One assumes that the technology is similar to that of a Roomba, except with the addition of rotary cutting blades. I wonder if you have to empty it, or do the more expensive models do that themselves?
The thin end of the wedge, I tell 'ee, the thin end of the wedge. Next thing you know it'll be SKYNET!
"City In The Sky"
Young Alex, used to a life aboard an orbital arcology, is still getting used to things like the ocean and a horizon.
No.
Only the Doctor emerged, looking around and taking lungfuls of sea air,
holding Alex’s tool box.
‘Thank you for remaining reticent in the Mayor’s office, Alex,’ he
murmured. ‘Time for a little chat before
our watcher catches up with us.’ He cast
a careful look behind and noticed a man heading directly for their dune.
Pointing with his umbrella, he directed Alex’s gaze beyond the scrubland
and dunes, to where the sea sparkled and glittered lazily in the sunlight.
‘A stroll in that direction, I think, to show you the seashore.’
They set off, sliding down the loose sand in giant footsteps.
‘That stuff Don the Mayor spouted about “Death-sats” is all nonsense,’
began Alex. ‘There simply aren’t any.’
He got an encouraging nod.
‘I mean, there actually was one, a single American one, and it did
destroy a Pakistani nuclear missile fired at the Arcipelago. That was a solo satellite sixty years ago. Everyone on Arc One knows that much.’
They followed a well-trodden path worn free
of sand, passing between the narrow screen of low trees that hid the beach from
view, and Alex saw the seashore for the first time.
Yes, Alex, but New Eucla is most definitely not Arc One.
Envy Of Some Sort
I just had to post this photograph, put up on Twitter by one Michael Warwick, who was lamenting the obsolescence of the old big-gun battleships of yore.
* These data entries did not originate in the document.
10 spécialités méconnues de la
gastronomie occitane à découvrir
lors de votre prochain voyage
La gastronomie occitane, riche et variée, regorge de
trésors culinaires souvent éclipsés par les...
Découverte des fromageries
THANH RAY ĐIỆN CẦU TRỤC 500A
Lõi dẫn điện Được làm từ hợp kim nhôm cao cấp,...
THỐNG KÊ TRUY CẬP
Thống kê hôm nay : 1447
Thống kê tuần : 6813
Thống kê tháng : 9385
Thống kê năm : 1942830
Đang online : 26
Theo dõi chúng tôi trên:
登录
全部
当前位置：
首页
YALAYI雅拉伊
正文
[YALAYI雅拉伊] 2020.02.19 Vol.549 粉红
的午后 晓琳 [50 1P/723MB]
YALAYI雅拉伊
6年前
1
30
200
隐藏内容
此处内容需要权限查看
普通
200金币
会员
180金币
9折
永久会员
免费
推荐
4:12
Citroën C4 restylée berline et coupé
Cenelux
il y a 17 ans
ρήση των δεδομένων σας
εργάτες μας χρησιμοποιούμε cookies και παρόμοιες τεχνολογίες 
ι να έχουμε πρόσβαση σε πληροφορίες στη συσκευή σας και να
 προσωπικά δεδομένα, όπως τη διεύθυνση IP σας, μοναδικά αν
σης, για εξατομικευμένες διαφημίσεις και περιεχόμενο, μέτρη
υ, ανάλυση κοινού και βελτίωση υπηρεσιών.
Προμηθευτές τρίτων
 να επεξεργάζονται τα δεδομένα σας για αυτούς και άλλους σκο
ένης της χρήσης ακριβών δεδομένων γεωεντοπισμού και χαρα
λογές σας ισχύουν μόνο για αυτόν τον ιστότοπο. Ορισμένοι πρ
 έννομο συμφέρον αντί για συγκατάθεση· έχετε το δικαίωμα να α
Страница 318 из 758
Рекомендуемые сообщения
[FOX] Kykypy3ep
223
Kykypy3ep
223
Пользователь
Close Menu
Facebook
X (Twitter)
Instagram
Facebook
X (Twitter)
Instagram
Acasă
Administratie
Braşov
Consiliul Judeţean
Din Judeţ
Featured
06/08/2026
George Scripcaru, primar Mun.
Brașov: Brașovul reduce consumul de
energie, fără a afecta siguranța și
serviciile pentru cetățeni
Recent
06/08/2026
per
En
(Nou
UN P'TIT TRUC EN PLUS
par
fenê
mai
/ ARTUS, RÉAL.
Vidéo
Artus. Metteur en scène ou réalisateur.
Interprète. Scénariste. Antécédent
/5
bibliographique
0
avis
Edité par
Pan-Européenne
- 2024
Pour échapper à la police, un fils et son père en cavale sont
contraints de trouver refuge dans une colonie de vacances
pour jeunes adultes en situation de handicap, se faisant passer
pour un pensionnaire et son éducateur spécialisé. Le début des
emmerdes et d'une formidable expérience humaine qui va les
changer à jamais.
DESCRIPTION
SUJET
Art!
From port to starboard these are: an armour-piercing 18" shell; a puny human for scale; an 18" high-explosive shell; the cases of propellant needed to fire either shell. An 18" gun was a monster weapon, probably the zenith of big-gun development, and this short item will inevitably lead to another about battleships. I recall that there was a whole page of text about firing the guns of a big warship in "The War Illustrated" with all the electromechanical calculations required and a huge array of crew required to serve a multi-gun turret. Hmmmm I perhaps should have avoided mentioning that, it implies I'm going to go look it up.
Finally -
The rest of The Mansion's complement are off in Barcelona tonight, prefatory to embarking on a cruise tomorrow, so it's Conrad and Edna against the world. I've been so diligently domestic today - swept the back steps and defrosted the small freezer. Get me.